All sewn, needs backing and batting

      The second quilt is another Gerbie's Exploding Squares. My mother had sewn the blocks for me. She sews all around, I cut, iron, etc until the block is done. She had sewn enough squares for me to make three different quilts. I laid them on her floor so I could teach her how to make decisions on what blocks went in each. I numbered them with blue painters tape and bagged each set in gallon baggies. Today, I took one set and sewed it together. I put it on the design wall and tried different fabric for the borders. I chose the dark purple because it stopped the eye from all the scrappy busyness and did not call attention to itself because of its dark value and muted pattern. The outer border was chosen because it was a value that contrasted with the inner one and the lines stopped all the floral scattered look.

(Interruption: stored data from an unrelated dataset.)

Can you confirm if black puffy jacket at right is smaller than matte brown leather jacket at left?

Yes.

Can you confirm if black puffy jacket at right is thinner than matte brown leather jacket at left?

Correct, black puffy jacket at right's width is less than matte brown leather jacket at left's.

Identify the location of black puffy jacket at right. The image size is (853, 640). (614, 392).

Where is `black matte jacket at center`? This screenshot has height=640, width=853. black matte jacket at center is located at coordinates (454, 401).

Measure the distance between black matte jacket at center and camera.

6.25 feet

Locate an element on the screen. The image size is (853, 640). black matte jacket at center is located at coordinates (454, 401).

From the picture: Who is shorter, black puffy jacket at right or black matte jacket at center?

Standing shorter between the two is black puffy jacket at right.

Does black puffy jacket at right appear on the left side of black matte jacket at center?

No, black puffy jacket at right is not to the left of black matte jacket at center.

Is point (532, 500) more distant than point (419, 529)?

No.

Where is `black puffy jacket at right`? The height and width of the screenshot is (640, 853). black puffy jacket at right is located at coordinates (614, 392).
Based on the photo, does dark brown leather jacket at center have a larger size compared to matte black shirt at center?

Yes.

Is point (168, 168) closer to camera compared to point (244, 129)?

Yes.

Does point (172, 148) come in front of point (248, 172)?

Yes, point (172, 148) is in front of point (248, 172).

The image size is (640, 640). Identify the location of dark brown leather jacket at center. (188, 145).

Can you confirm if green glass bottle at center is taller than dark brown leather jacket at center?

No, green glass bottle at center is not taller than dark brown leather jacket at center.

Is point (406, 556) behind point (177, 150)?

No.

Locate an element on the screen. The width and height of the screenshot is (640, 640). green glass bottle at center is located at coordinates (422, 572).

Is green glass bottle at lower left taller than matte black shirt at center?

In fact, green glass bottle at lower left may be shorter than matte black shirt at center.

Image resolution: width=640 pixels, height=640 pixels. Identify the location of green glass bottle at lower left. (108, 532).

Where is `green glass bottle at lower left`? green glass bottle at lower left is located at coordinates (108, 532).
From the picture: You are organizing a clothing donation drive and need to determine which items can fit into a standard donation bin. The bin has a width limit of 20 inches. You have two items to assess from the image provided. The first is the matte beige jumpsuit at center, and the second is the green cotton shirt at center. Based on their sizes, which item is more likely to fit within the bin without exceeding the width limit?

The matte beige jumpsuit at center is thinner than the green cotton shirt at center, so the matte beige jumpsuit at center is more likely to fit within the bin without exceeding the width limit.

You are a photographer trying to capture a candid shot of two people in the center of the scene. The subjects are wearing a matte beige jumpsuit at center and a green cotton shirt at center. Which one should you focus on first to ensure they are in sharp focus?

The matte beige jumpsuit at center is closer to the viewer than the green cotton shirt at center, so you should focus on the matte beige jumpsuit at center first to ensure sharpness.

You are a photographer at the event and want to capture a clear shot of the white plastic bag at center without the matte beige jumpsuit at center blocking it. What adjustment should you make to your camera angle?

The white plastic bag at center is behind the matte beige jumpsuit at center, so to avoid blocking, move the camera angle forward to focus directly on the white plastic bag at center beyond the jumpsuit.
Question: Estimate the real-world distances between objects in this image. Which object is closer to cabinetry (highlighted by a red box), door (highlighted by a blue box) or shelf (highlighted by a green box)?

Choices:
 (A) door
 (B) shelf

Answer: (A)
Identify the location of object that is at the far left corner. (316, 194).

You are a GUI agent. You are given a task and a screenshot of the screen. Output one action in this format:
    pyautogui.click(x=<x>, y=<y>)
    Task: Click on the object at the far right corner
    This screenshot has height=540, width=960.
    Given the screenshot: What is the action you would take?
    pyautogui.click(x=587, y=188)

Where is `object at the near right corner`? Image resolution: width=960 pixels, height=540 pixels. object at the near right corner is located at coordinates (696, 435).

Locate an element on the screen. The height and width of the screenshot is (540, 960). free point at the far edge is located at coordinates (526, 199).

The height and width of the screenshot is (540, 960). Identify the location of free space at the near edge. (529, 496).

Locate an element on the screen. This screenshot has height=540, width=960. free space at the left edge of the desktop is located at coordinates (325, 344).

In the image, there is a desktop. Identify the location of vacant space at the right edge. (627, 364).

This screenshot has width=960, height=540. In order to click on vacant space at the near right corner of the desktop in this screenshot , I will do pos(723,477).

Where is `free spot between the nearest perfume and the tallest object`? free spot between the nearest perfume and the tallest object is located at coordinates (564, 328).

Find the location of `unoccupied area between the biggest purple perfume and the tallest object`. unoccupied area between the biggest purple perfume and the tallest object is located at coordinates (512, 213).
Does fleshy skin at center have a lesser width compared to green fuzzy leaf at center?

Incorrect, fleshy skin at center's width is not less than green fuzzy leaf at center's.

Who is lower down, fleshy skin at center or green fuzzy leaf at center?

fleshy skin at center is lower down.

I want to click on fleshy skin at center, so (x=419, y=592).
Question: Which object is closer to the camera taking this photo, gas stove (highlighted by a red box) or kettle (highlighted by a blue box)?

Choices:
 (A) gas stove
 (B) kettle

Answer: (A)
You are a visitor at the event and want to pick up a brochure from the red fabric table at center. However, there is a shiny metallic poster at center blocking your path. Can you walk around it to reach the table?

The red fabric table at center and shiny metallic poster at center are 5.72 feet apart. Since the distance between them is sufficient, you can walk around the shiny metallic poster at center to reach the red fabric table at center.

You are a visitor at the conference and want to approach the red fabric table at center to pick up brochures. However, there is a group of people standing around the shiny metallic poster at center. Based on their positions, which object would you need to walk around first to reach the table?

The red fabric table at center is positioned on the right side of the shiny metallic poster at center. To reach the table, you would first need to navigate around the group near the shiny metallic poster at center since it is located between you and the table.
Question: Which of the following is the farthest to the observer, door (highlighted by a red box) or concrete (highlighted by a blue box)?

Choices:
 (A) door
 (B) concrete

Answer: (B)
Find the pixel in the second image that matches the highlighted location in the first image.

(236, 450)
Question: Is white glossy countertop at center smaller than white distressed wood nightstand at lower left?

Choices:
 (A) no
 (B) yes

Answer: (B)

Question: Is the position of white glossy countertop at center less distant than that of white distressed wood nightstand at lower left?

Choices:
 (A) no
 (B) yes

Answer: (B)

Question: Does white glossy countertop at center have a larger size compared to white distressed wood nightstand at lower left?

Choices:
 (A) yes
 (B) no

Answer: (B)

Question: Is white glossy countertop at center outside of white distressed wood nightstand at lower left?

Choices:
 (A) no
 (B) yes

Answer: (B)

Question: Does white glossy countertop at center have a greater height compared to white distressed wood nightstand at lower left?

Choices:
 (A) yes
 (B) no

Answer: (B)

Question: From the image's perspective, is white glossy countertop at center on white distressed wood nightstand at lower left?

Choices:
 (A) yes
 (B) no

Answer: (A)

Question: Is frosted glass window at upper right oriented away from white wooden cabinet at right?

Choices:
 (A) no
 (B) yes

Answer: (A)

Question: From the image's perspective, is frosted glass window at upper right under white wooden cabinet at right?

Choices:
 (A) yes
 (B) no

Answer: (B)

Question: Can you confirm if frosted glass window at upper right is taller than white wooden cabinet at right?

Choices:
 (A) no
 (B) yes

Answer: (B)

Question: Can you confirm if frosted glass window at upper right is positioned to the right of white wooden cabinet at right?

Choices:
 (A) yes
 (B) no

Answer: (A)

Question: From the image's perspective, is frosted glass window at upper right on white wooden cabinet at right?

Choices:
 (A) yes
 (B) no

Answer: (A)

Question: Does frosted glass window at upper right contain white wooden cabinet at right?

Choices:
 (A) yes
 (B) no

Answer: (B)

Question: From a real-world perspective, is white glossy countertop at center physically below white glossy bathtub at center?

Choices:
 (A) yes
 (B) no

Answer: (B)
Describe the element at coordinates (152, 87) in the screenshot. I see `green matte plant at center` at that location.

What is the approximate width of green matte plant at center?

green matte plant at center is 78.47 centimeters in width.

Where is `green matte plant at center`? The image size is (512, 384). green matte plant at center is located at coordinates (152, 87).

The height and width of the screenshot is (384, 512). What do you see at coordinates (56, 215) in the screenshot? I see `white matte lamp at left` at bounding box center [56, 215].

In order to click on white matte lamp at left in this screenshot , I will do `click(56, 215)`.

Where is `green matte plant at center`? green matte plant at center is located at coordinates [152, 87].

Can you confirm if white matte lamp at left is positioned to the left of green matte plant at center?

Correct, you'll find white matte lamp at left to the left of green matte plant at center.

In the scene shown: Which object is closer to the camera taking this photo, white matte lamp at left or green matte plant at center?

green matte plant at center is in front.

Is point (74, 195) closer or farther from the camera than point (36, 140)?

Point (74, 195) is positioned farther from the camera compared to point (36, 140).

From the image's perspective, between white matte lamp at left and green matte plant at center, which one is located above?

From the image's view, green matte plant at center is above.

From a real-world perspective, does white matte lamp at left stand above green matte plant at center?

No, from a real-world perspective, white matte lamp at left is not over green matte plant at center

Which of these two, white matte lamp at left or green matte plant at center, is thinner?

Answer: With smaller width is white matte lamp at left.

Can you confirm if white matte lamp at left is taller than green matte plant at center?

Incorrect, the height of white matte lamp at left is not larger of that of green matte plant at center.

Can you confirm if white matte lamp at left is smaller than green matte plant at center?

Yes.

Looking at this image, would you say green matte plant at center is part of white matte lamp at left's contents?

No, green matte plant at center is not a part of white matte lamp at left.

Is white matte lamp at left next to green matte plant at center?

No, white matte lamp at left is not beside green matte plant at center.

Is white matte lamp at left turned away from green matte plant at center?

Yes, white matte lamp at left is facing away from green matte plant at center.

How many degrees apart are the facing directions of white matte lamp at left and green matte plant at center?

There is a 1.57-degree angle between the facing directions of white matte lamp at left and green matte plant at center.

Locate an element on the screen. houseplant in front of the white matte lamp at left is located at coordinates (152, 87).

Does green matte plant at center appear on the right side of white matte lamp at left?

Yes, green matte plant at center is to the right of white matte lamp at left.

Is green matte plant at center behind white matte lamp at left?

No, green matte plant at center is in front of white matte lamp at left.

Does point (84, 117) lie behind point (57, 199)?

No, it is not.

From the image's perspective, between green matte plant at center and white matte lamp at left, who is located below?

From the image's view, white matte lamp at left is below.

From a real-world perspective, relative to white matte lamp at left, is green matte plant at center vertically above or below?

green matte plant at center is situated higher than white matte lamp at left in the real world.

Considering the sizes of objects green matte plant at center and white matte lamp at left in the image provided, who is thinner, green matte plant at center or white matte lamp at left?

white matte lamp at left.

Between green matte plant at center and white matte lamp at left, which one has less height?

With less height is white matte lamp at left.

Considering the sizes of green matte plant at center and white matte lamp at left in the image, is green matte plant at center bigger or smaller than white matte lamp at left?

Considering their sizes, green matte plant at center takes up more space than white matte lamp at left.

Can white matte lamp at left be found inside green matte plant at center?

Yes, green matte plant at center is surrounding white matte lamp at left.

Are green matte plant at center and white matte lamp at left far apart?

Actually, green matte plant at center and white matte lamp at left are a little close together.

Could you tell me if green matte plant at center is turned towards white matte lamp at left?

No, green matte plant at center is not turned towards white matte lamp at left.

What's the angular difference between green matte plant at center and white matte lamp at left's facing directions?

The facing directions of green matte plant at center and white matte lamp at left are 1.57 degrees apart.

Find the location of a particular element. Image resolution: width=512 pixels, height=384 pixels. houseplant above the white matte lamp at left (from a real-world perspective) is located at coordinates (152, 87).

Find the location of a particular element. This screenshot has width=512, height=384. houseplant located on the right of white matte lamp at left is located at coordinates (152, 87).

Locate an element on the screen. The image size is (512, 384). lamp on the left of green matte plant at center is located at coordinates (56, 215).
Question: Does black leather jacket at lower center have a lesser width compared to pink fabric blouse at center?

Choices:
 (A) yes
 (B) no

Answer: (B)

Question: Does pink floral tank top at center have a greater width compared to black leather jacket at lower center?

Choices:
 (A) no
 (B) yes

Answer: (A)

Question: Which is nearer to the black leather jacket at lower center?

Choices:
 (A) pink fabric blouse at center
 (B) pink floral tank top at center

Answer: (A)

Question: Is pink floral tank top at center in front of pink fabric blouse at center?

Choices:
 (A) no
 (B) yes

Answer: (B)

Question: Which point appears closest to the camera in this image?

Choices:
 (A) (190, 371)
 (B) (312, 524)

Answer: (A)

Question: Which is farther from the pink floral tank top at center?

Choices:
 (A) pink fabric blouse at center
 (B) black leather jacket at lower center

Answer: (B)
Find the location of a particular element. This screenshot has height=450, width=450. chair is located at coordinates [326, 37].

The border is a medium value that behaves as a frame and allows the blocks to show their colors. 
     I mention this because I know some people have a hard time with borders. My advice is wait until the quilt is sewn before you choose the border fabric. The color choices should play together and not be matchy/matchy. You spend all that time on the blocks, make the borders work. Borders should not just be fabric that makes the fabric bigger. You don't put a frame on a painting just to make it larger, but to showcase (but not upstage) the art.
     I won't choose the binding until after quilting.

Just the blocks

With borders, 50" x 60"

2 comments:

Dre_in_PA said...

Duly noted about the "framing."
I like the changes in fonts and background you've put on the blog.
A

Linda Swanekamp said...

It is hard knowing what I want the blog to look like, to figure out how to do it in cyberspace. I think many people have difficulty with borders and sizing. That is why some many people buy kits.